Reproduce the account of the assault trial word for word, from start to finish.

··· SUPPLIED PASSAGE

It was as I feared.  I had every reason to be afraid of it.  As the whole thing had been devoid of hope from the beginning, it almost felt political or something.  I had been guilty from the moment I was arrested.  During the trial it looked to me, like there was no way in the pit of hell they could have bought stbexBPDw story.  Being on the stand testifying, and using the police statement to jog her memory of what she said to the police when she gave her initial statement, and upon going back a month later to layer it on thick for an additional statement, which resulted in the added two charges.

In hindsight, there was no way I was walking away from all 3 charges.  There were going to get me on some detail in one of them, and that would be the nail that drove the coffin shut for the other two.  There was some tactic there.

One of the charges was thrown out during the trial because EX couldn't recall the alleged incident.

From the Cole's notes of the judges 8 page decision, it was excrement. But not, at the same time.

It was the law, that because I had taken the phone from her to stop her from calling my folks at 1 in the morning, that I had been technically guilty of 'simple assault'.

I have been pretty afraid that they would hang me on the phone issue.  I had jerked the phone out of her hand.  I had admitted that on the stand.  It was exactly what they found me guilty on.  That being the case, as I was found guilty of that charge,the judge decided it was appropriate for me to be guilty of the completely fabricated charge.  The one where I apparently held a knife up menacingly.  Not threatening, or contacting---Just holding, but a weapon offense nonetheless.  The charge that was complete and utter bull without a word of truth in it, except that she had come to the condo and picked up our son that morning.

······
··· SOURCE DATA

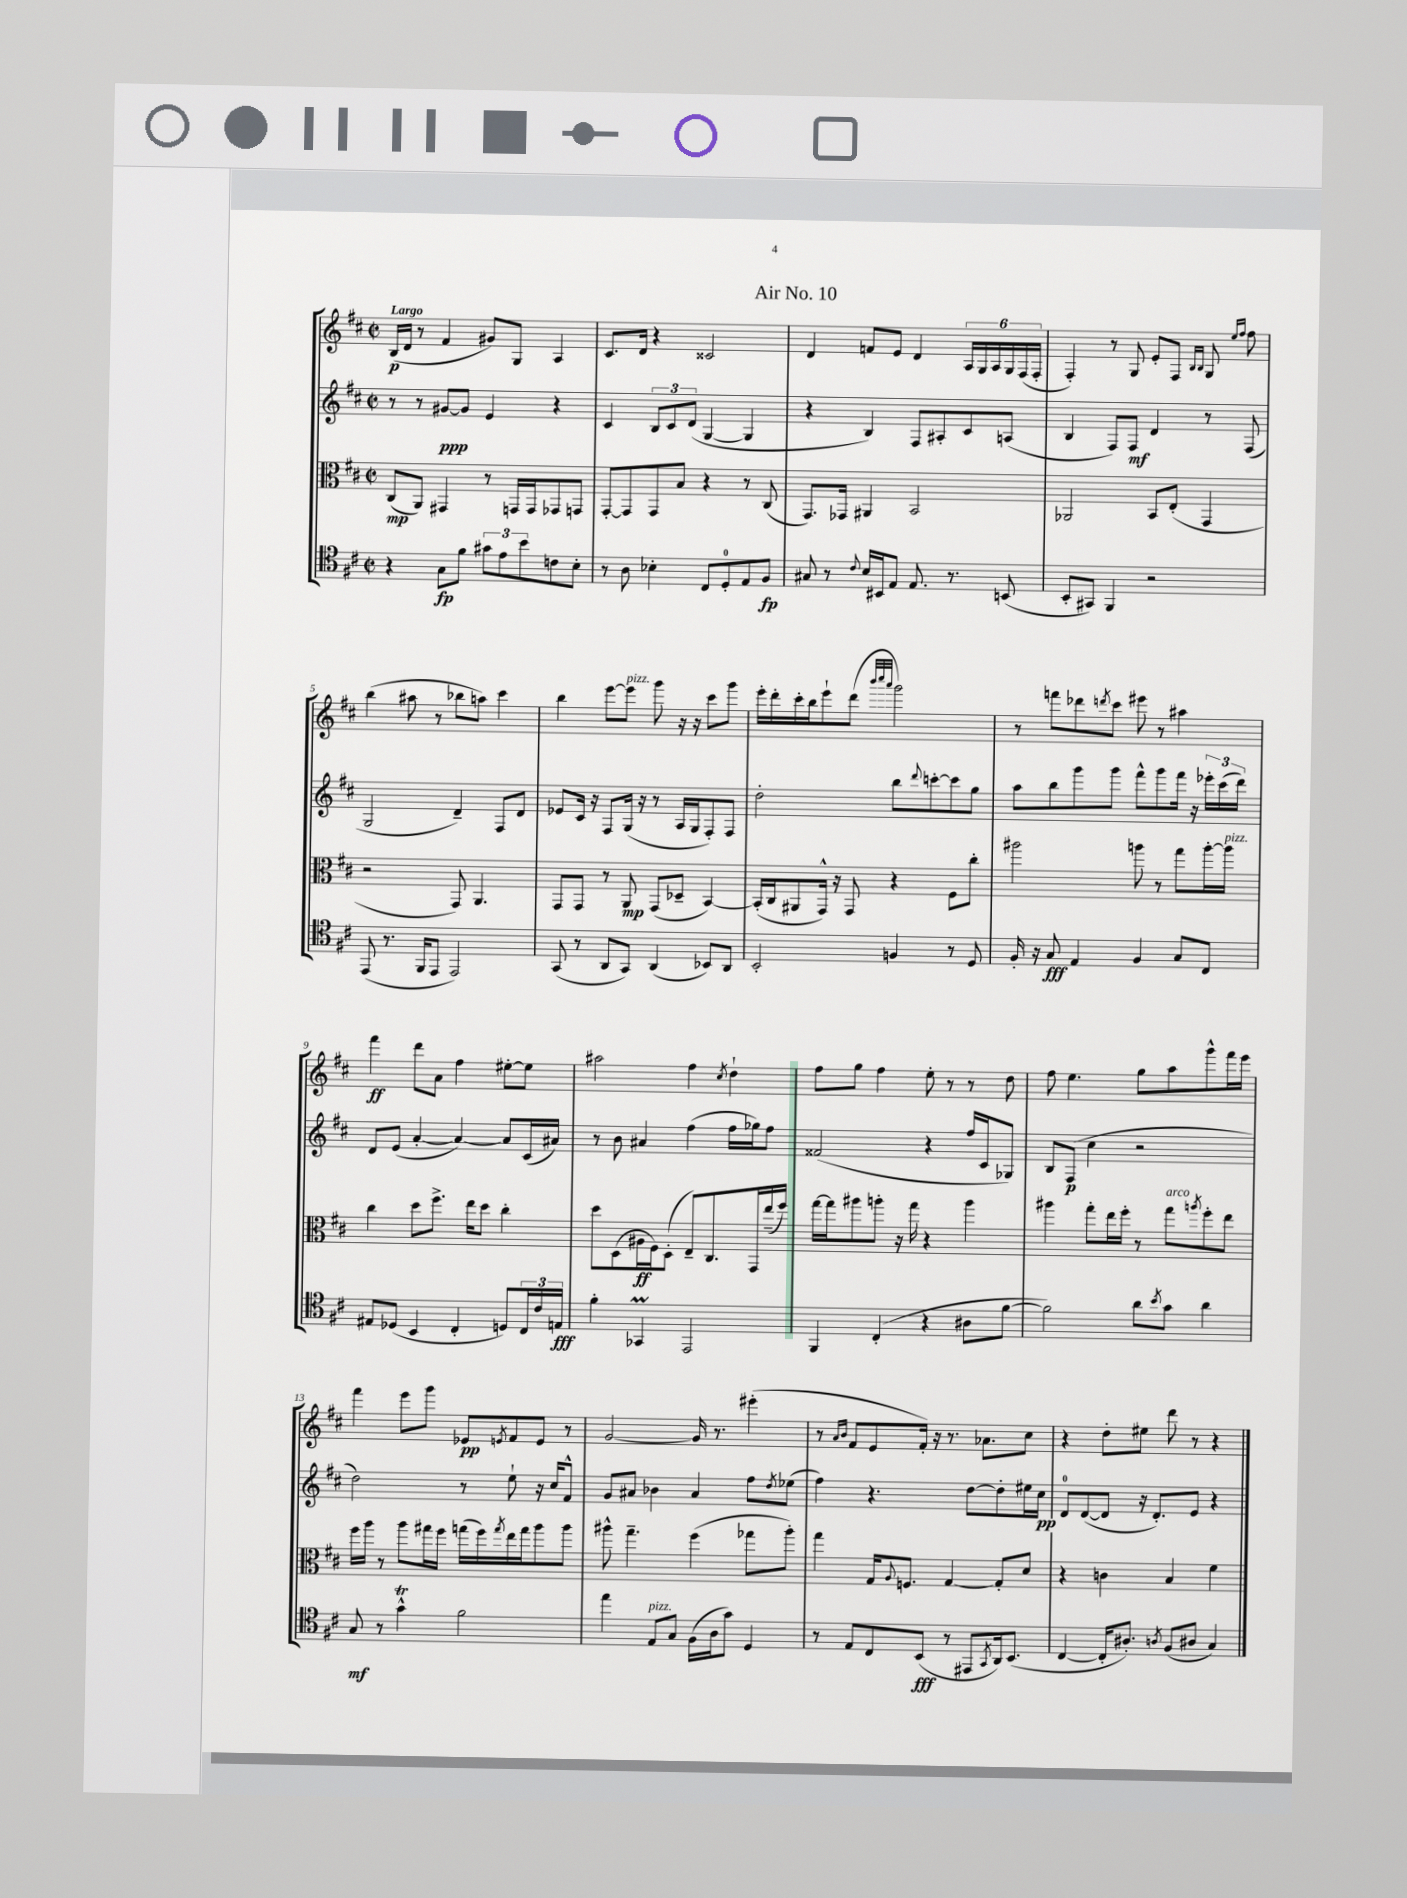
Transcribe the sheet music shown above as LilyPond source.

······

### FINAL RESULT
It was as I feared.  I had every reason to be afraid of it.  As the whole thing had been devoid of hope from the beginning, it almost felt political or something.  I had been guilty from the moment I was arrested.  During the trial it looked to me, like there was no way in the pit of hell they could have bought stbexBPDw story.  Being on the stand testifying, and using the police statement to jog her memory of what she said to the police when she gave her initial statement, and upon going back a month later to layer it on thick for an additional statement, which resulted in the added two charges.

In hindsight, there was no way I was walking away from all 3 charges.  There were going to get me on some detail in one of them, and that would be the nail that drove the coffin shut for the other two.  There was some tactic there.

One of the charges was thrown out during the trial because EX couldn't recall the alleged incident.

From the Cole's notes of the judges 8 page decision, it was excrement. But not, at the same time.

It was the law, that because I had taken the phone from her to stop her from calling my folks at 1 in the morning, that I had been technically guilty of 'simple assault'.

I have been pretty afraid that they would hang me on the phone issue.  I had jerked the phone out of her hand.  I had admitted that on the stand.  It was exactly what they found me guilty on.  That being the case, as I was found guilty of that charge,the judge decided it was appropriate for me to be guilty of the completely fabricated charge.  The one where I apparently held a knife up menacingly.  Not threatening, or contacting---Just holding, but a weapon offense nonetheless.  The charge that was complete and utter bull without a word of truth in it, except that she had come to the condo and picked up our son that morning.